The excuse of being ill is undoubtedly one of the most difficult to disprove, especially when the alleged nature of the ailment does not produce observable symptoms. However, once made, it cannot be lightly dismissed in order to justify a penalty. It could be true. Those who carry the heavy responsibility of imposing penalties must always remember that the guilty often go unpunished because of lack of evidence.

While entirely sympathetic to the problem outlined by Mr. Wootton as to the difficulty created by those bidding for these extra duties not being available when required, it is to be remembered that the imposition of disciplinary penalties is a gravely serious responsibility that must be carried out judiciously and with an awareness of the quantity and quality of evidence available to support such action should the matter proceed to arbitration.

For these reasons I believe the 60 demerit marks should be expunged from this employee's record First, because of the lack of evidence described as to the final incident, and secondly, because a proper investigation as to the previous incidents was not held, permitting, as contemplated, formal investigation and consideration of any excuse offered – in this case, the alleged unfair treatment by the official concerned.

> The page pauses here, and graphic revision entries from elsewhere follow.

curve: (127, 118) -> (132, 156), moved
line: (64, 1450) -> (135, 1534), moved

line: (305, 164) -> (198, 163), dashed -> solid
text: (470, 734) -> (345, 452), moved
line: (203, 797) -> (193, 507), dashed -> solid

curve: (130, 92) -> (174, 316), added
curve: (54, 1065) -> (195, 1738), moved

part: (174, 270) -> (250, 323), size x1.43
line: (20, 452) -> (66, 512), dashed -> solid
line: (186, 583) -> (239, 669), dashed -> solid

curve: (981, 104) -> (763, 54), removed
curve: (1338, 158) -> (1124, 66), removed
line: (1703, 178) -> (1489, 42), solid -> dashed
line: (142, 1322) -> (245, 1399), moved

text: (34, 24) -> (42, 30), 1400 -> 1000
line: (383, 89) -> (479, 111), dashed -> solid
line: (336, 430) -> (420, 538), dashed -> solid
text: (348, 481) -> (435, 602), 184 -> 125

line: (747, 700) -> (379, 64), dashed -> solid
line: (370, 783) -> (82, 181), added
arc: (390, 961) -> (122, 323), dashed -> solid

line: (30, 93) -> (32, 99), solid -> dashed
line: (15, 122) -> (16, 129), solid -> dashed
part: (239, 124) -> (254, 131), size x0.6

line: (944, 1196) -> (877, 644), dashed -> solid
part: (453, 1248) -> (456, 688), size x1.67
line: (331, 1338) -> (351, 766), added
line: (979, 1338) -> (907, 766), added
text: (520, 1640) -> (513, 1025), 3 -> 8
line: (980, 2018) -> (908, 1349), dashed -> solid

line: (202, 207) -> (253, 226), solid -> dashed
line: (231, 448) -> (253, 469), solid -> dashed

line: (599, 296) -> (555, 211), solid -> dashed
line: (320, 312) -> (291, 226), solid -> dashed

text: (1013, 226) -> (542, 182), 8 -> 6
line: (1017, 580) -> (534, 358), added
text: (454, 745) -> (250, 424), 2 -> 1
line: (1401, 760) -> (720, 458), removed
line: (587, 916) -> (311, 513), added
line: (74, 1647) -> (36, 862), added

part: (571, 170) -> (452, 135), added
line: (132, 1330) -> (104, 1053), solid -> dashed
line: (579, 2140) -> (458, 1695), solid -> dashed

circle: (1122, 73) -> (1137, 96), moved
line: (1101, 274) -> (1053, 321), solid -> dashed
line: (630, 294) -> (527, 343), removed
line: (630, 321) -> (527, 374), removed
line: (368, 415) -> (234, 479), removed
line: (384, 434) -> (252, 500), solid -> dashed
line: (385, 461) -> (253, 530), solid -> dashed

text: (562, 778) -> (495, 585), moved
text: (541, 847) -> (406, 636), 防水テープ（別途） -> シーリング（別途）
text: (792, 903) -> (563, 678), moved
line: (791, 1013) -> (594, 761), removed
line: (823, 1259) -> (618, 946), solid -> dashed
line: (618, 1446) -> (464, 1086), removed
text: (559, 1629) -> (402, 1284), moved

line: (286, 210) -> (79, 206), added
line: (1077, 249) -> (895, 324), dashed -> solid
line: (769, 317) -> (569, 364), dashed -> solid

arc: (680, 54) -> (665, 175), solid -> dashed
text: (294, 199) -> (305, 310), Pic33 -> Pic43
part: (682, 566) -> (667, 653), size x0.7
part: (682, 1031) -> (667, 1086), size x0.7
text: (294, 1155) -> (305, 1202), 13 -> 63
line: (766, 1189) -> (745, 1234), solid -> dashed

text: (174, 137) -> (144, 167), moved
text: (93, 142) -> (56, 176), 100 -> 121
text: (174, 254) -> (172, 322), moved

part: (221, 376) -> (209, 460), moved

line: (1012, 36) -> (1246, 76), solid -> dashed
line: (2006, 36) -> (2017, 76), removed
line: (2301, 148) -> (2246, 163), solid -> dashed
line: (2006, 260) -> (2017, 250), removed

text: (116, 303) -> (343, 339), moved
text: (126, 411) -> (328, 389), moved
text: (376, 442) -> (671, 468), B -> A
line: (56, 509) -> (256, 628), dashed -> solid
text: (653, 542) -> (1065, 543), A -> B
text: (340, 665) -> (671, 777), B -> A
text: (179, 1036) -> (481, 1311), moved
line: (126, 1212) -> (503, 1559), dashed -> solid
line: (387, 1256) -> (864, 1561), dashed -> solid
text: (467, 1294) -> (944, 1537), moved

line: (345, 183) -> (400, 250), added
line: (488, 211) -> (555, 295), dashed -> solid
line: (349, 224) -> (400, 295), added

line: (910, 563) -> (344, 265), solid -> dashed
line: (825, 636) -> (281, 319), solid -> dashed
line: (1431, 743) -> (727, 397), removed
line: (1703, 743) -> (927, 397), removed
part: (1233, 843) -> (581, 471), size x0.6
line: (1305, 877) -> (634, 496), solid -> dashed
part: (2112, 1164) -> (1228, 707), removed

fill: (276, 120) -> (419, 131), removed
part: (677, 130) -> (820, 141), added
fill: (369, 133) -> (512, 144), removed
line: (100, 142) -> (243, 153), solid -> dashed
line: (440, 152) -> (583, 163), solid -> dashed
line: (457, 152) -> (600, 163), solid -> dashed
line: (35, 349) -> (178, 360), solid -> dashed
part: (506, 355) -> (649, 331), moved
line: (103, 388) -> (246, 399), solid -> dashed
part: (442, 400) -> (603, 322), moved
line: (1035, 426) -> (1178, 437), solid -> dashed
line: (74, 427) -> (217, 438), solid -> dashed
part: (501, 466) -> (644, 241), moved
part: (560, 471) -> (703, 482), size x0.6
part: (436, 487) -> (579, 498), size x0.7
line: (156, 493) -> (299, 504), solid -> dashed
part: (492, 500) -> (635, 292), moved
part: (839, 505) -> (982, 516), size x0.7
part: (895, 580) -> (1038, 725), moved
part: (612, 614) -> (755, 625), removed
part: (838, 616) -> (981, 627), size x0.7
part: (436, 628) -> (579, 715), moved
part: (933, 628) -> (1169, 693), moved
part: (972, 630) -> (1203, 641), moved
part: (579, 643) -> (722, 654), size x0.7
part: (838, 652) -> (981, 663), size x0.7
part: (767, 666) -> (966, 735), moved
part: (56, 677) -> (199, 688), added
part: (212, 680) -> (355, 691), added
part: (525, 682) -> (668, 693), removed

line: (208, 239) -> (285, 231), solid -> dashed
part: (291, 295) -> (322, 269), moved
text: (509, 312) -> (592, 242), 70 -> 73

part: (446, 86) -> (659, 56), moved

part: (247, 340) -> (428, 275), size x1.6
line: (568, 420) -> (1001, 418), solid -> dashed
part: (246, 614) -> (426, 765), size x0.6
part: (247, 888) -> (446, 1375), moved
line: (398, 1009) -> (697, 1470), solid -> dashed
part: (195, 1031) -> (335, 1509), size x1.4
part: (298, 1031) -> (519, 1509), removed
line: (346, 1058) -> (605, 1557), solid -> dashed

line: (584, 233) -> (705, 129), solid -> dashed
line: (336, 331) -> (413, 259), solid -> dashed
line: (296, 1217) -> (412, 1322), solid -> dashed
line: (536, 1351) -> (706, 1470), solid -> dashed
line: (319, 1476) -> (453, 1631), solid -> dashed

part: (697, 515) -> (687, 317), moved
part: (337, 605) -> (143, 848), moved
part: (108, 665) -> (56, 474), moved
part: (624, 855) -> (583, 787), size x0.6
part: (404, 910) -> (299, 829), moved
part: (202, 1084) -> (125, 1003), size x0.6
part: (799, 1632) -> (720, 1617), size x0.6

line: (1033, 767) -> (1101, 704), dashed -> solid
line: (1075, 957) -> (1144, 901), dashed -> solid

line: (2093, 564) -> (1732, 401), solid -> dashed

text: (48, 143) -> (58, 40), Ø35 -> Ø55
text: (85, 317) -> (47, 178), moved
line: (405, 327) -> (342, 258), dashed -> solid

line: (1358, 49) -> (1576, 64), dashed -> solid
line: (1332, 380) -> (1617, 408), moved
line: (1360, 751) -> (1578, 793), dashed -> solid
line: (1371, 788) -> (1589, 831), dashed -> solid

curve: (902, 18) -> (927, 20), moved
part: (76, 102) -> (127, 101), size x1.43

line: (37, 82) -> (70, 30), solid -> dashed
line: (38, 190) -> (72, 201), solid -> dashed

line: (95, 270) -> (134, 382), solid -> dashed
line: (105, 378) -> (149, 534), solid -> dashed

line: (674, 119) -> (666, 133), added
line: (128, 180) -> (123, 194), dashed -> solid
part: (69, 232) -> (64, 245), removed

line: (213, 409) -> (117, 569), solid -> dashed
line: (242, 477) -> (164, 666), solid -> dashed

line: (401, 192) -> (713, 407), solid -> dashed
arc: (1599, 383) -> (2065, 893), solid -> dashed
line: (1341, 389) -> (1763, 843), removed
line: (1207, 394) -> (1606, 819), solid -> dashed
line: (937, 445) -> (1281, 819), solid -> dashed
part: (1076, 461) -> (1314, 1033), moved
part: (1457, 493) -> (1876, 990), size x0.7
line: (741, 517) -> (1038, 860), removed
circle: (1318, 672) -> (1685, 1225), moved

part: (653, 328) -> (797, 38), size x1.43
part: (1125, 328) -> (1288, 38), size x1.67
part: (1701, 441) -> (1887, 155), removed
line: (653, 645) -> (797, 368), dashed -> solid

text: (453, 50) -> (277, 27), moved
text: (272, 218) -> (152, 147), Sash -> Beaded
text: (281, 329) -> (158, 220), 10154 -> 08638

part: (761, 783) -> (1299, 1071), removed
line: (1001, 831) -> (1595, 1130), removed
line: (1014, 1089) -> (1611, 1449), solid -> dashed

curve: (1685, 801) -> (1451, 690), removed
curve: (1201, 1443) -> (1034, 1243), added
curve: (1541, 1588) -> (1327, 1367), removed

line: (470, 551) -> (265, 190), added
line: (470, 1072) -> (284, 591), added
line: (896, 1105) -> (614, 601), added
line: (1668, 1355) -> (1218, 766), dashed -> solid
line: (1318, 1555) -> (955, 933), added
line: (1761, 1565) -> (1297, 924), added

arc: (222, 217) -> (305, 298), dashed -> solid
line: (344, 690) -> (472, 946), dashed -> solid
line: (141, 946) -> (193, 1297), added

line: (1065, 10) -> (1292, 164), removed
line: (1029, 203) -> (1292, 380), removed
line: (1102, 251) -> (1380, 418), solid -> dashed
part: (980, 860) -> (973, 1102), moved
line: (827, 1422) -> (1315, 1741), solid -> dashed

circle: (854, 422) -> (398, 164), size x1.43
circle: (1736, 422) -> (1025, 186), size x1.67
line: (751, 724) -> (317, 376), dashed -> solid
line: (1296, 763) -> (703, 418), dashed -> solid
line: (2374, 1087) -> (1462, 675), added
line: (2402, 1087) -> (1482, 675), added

Had the employee been formally charged with respect to those previous occasions, it is possible the Brotherhood would have decided to have him represented and required the official concerned to testify.

Under this ruling Mr. Shaule should be forthwith reinstated and paid a minimum day for each twenty-four hours for time held out of service at schedule rates for the class of service in which he was employed, less any sum he has earned in the interval or received from unemployment insurance.

Dated at Brampton, Ontario, this 24th day of March, 1966.